Song writing – So what is the layout of a song?
Typically a song is broken down into six primary elements. In order they are –
- The introduction – This is typically just music that you will hear at the beginning of the song. This is also the time and place for your initial “Hey girl” ad libs or whatever else you as the artist may feel fit to say.
- The Verse – Depending on what style of song you are writing, the length of the verse is going to differ. If you are a rapper, you are probably giving me 16 bars per verse, although these days, breaking that standard is a form of expression used by many. In the 60’s with beach music, it was popular to often have a “pre-verse” or rather, a mini verse to lead into the actual verse as well. We do not see this too often in today’s music.
- The Pre-Chorus/Build – The primary function of this very small piece of music is to connect the verse to the chorus. Today, most songs don’t have them.
- The Chorus/Hook – This is where you get people to buy your music. This is the sing along part. If people don’t know the lyrics to any other part of your song, even in EDM where there may not be lyrics, the chorus is the part that everybody knows.

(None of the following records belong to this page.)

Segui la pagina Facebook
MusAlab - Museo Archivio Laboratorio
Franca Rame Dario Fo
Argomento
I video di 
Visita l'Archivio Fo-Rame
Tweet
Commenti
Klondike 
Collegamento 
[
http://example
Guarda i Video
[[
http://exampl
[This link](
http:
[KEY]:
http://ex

It can be as complex as you’d like, but usually, it is defined by it’s simplicity and ease of repetition, as that is what is going to have everyone “hooked” and constantly forcing the song to be subliminally stuck in the minds of your listeners.
- The Bridge – This is quite literally a bridge between the last chorus and one final chorus before heading into the tail end of the song. Often times it can be quite similar or even make use of the pre-chorus from before.
- The conclusion – This is the ending of the song. Like the introduction, it is usually just music with some general ad libbing happening over it or not at the artist’s discretion.
Well, there you have it. Those are the six primary factors that go into the layout of a song. Song writing is an art form. It is to be taken both lightly, and simultaneously, very seriously, as it can be done for fun and relaxation as a hobby, or it can be done as part of one of the biggest industries in the world. Whatever you decide to do, in the end, follow your heart. If song writing is something you would truly like to give a try to, then do it! There is nothing to stop you from song writing other than yourself. So get out of your own way, grab a pen and a pad, and get to it!